THE youth cringed as if discovered in a crime. By heavens, they had won after all! The imbecile line had remained and become victors. He could hear cheering.
He lifted himself upon his toes and looked in the direction of the fight. A yellow fog lay wallowing on the treetops. From beneath it came the clatter of musketry. Hoarse cries told of an advance.
He turned away amazed and angry. He felt that he had been wronged.
He had fled, he told himself, because annihilation approached. He had done a good part in saving himself, who was a little piece of the army. He had considered the time, he said, to be one in which it was the duty of every little piece to rescue itself if possible. Later the officers could fit the little pieces together again, and make a battle front. If none of the little pieces were wise enough to save themselves from the flurry of death at such a time, why, then, where would be the army? It was all plain that he had proceeded according to very correct and commendable rules. His actions had been sagacious things. They had been full of strategy. They were the work of a master's legs.

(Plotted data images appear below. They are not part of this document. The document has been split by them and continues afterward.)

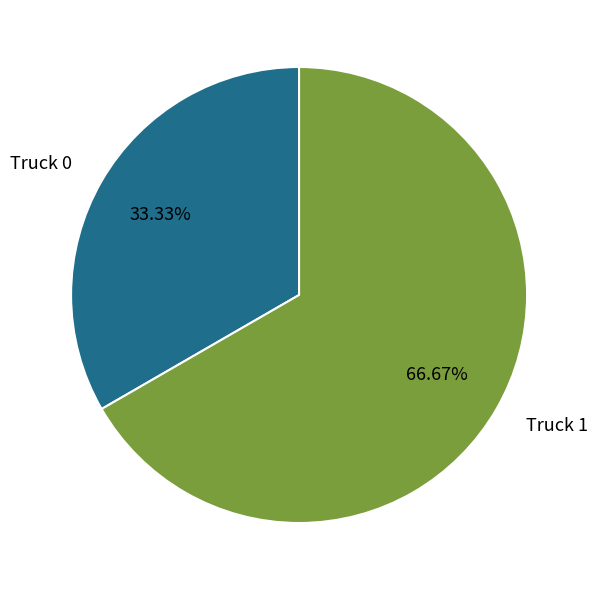

To the nearest percent, what percentage of the pie is Truck 1?

67%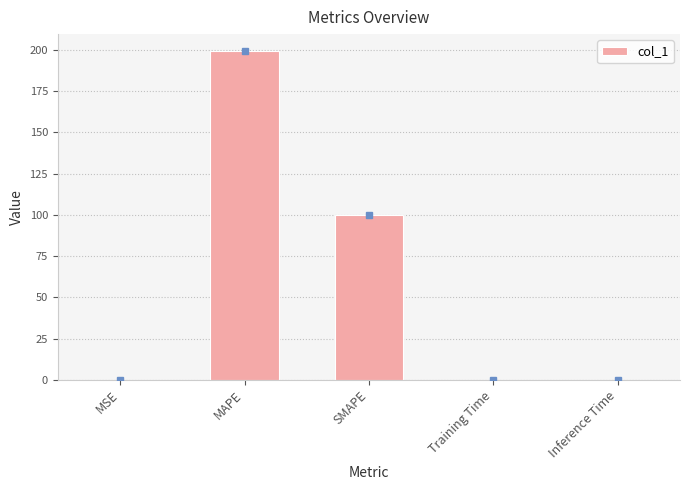

Which has a higher value, MSE or MAPE?

MAPE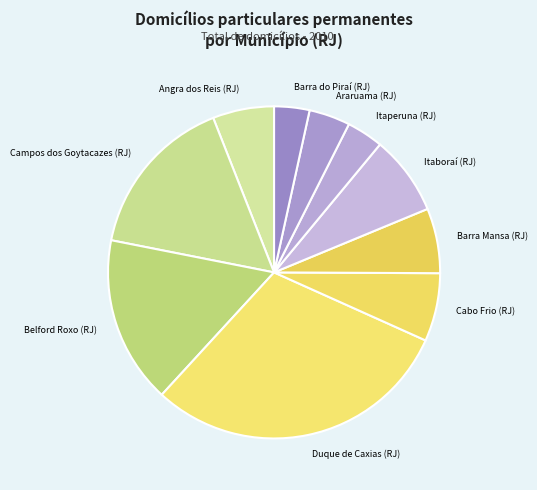

Count the number of slices in the pie.

10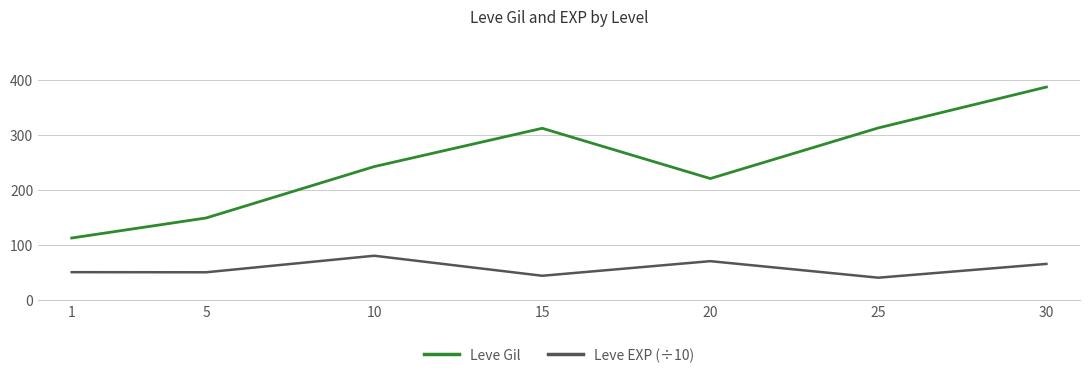

In Leve Gil, how many points are lower than both neighbors (excluding endpoints)?

1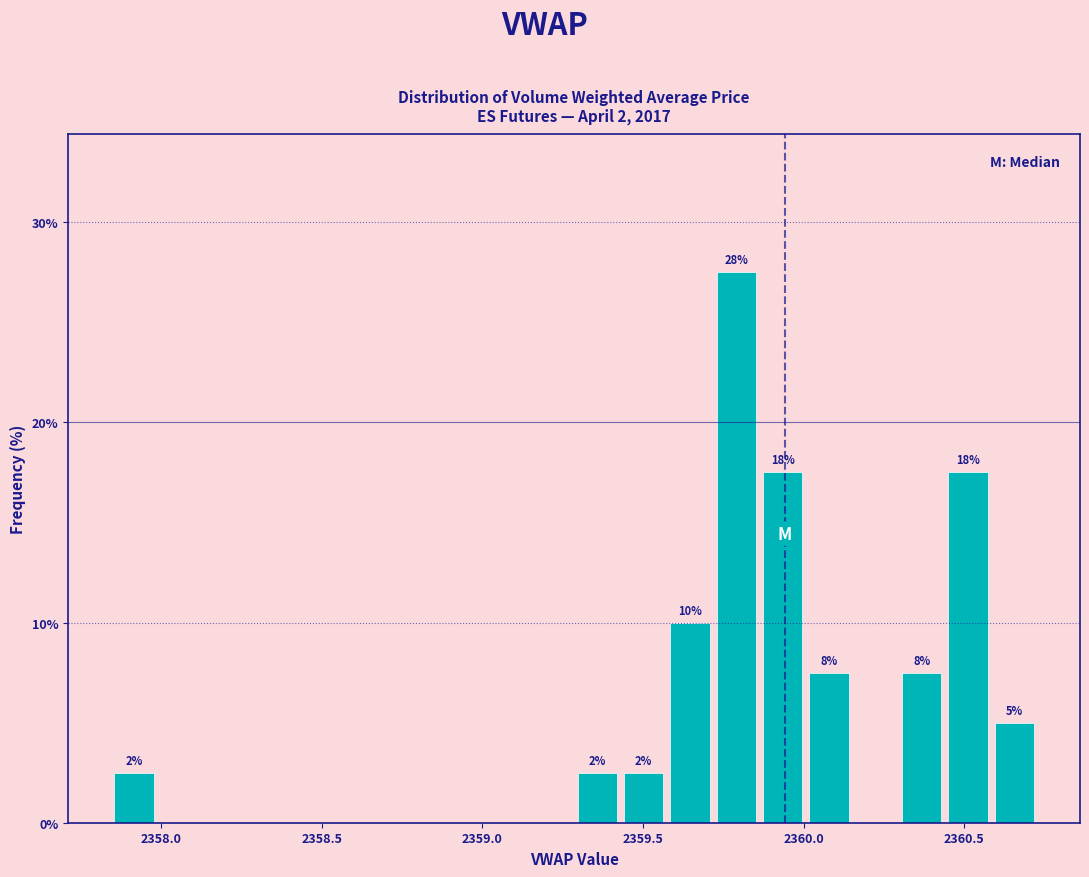

Around what value on the x-axis is the tallest bar? Give the approximate position of its centre, as read against the axis.

2359.80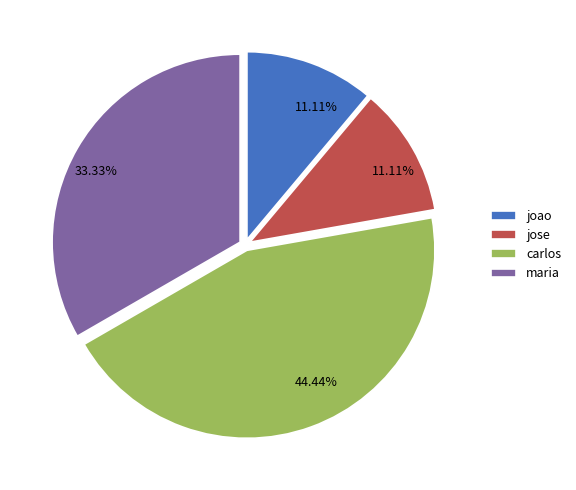

How many segments does this pie chart have?

4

Thoughts of his comrades came to him. The brittle blue line had withstood the blows and won. He grew bitter over it. It seemed that the blind ignorance and stupidity of those little pieces had betrayed him. He had been overturned and crushed by their lack of sense in holding the position, when intelligent deliberation would have convinced them that it was impossible. He, the enlightened man who looks afar in the dark, had fled because of his superior perceptions and knowledge. He felt a great anger against his comrades. He knew it could be proved that they had been fools.
He wondered what they would remark when later he appeared in camp. His mind heard howls of derision. Their density would not enable them to understand his sharper point of view.
He began to pity himself acutely. He was ill used. He was trodden beneath the feet of an iron injustice. He had proceeded with wisdom and from the most righteous motives under heaven's blue only to be frustrated by hateful circumstances.